Low prices trump all when it comes to energy, right? Well, not always. Sometimes paying a bit more to a retail electricity provider this month means you’re set up for larger savings later this year – or next.
If that seems counterintuitive, it’s because it is. Most of us constantly look for the cheaper price. But there’s really more to picking a competitive energy plan than just looking at the cents/kilowatt hour and going for the lowest.
Of course, price must be a factor when comparing energy plans on SaveOnEnergy® or any marketplace. It just shouldn’t be the only factor. Here’s why:
Term Lives Matter. Typically, the lowest-price Texas electricity plans pair with the shortest terms – six months, in many cases. That’s fine if you’re willing to shop again in six months and find another low rate.
But here’s what happens with most of us: We get notification at least 30 days before that six-month plan runs out. We make plans to shop again before it happens. We forget those plans. And the retail electricity provider – which gave us full notice of what it would do – enrolls us at its default electricity rate.

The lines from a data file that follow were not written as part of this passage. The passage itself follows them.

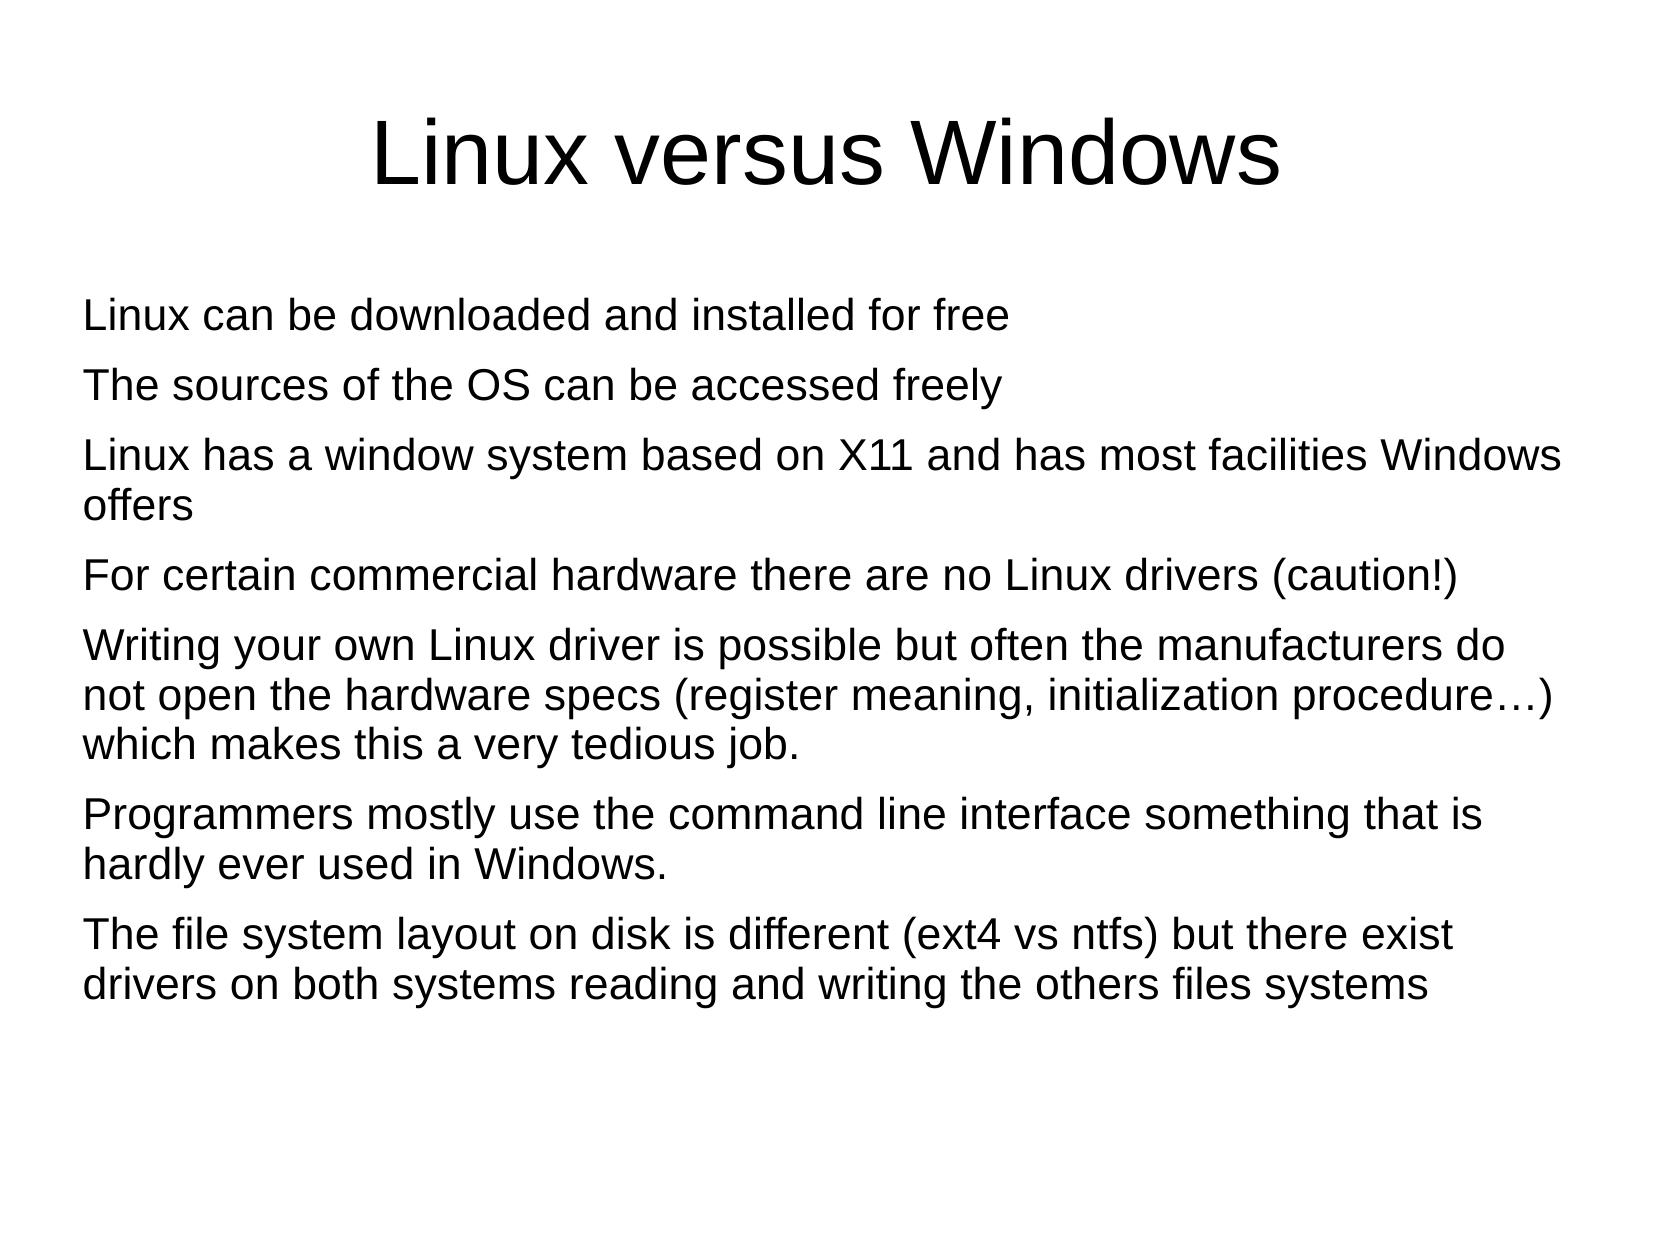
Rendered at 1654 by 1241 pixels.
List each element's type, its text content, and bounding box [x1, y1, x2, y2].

title Linux versus Windows [82, 49, 1571, 257]
list Linux can be downloaded and installed for free The sources of the OS can be accessed freely Linux has a window system based on X11 and has most facilities Windows offers For certain commercial hardware there are no Linux drivers (caution!) Writing your own Linux driver is possible but often the manufacturers do not open the hardware specs (register meaning, initialization procedure…) which makes this a very tedious job. Programmers mostly use the command line interface something that is hardly ever used in Windows. The file system layout on disk is different (ext4 vs ntfs) but there exist drivers on both systems reading and writing the others files systems [82, 290, 1571, 1010]
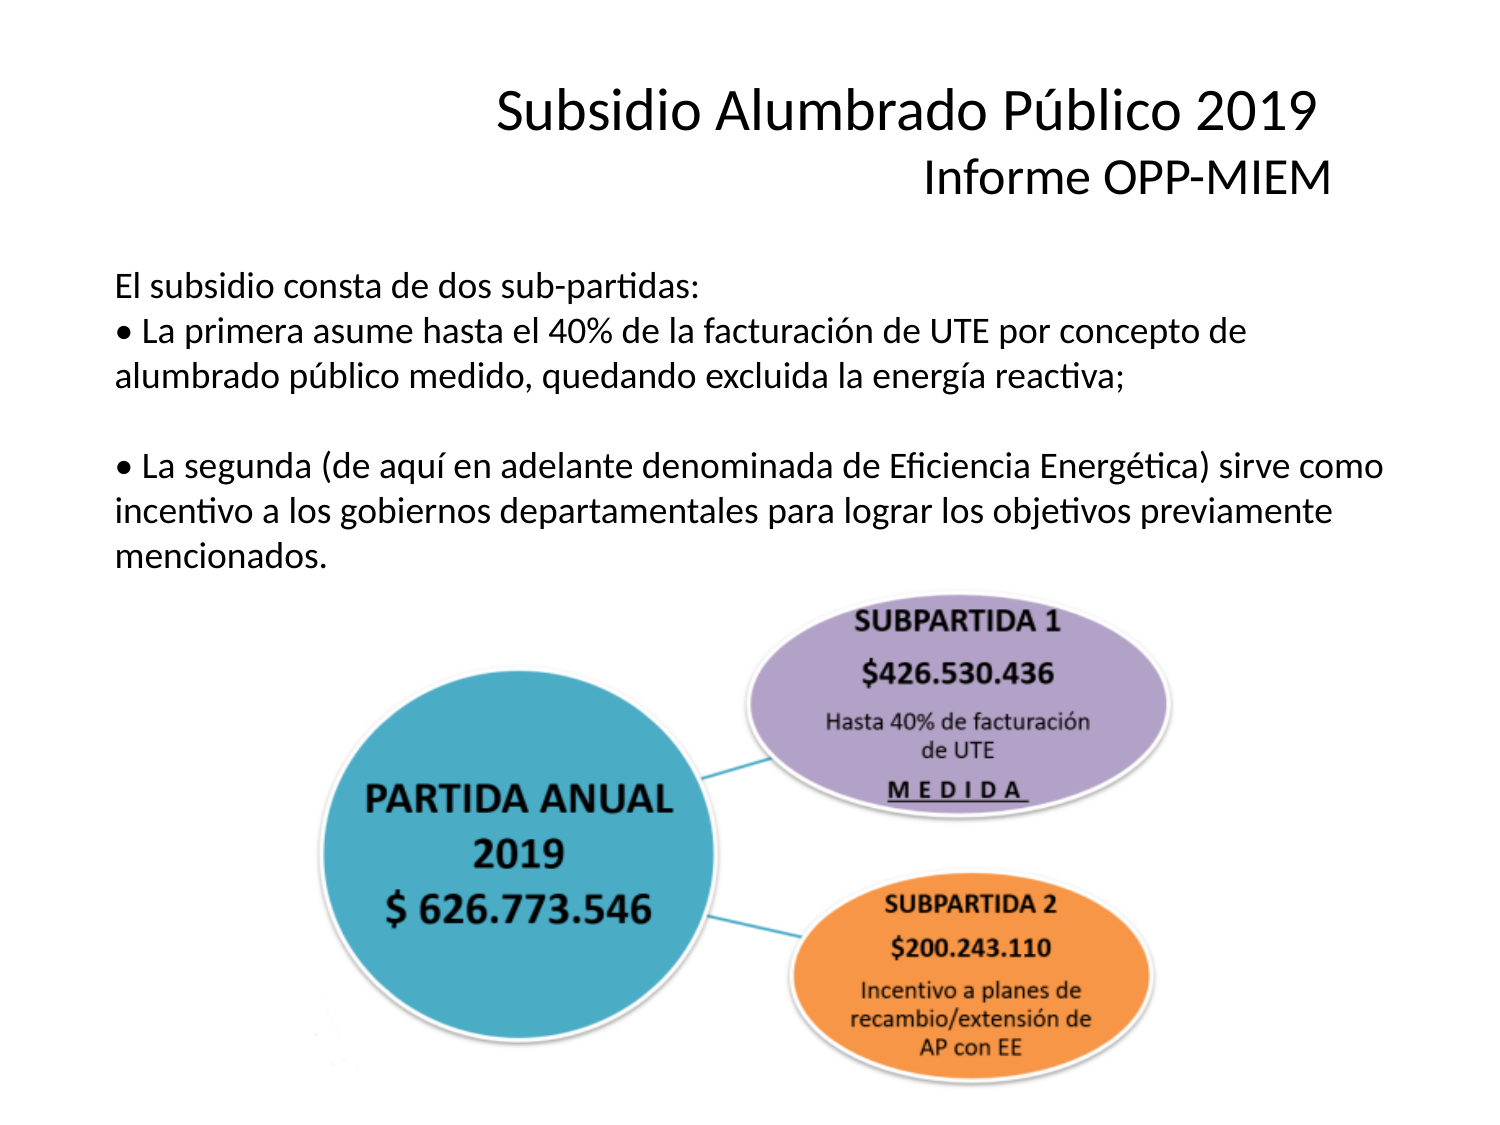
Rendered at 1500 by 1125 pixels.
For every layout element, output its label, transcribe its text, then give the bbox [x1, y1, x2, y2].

picture [312, 584, 1178, 1090]
text_box Subsidio Alumbrado Público 2019 Informe OPP-MIEM [0, 62, 1349, 216]
text_box El subsidio consta de dos sub-partidas: • La primera asume hasta el 40% de la facturación de UTE por concepto de alumbrado público medido, quedando excluida la energía reactiva; • La segunda (de aquí en adelante denominada de Eficiencia Energética) sirve como incentivo a los gobiernos departamentales para lograr los objetivos previamente mencionados. [99, 253, 1438, 584]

What does default mean? In many cases, it means higher.
This is one reason why it often makes sense to sign up for a 24- or 36-month plan. That way, you have insurance – both against you forgetting to shop again for at least that long and for price spikes such as the ones predicted in Texas this summer and next.
Everyone Else Is Doing It. Your mom probably told you not to do something because everyone else is doing it. But when it comes to choosing the best electricity supplier, your mom might be … wrong. Recommendations from friends and experts – including SaveOnEnergy.com – should play a role in picking a provider.
You don’t want a provider that’s not stable, and you don’t want one that has poor customer service. Study recommendations and reviews before jumping to the cheapest provider – there might be a reason its prices are so low.
So Long, Fare Well. Unless you’re purchasing a variable-rate plan subject to month-to-month market fluctuations – and this is a bad idea right now considering the likely Texas price spikes – you’re committing to a plan for a set length of time.
Which is great until life gets in the way and you move to a new home for a new job or for some other reason. While most plans have cancellation fees for terminating a contract early, the Public Utility Commission of Texas specifies that contracts for electricity service are limited to service for a specific location and that you’re off the hook for early termination fees if you provide a forwarding address and, if requested, proof that you no longer live at the location in the contract.
All that said, before you sign up for a contract, it’s a good idea to ask what happens if you move.
Price is, and should be, an important consideration when you choose an electricity plan. But it shouldn’t be the only consideration – not for the savvy Texas electricity consumer. Paying a little more now can generate big financial benefits in the future if the price spike predictions come true.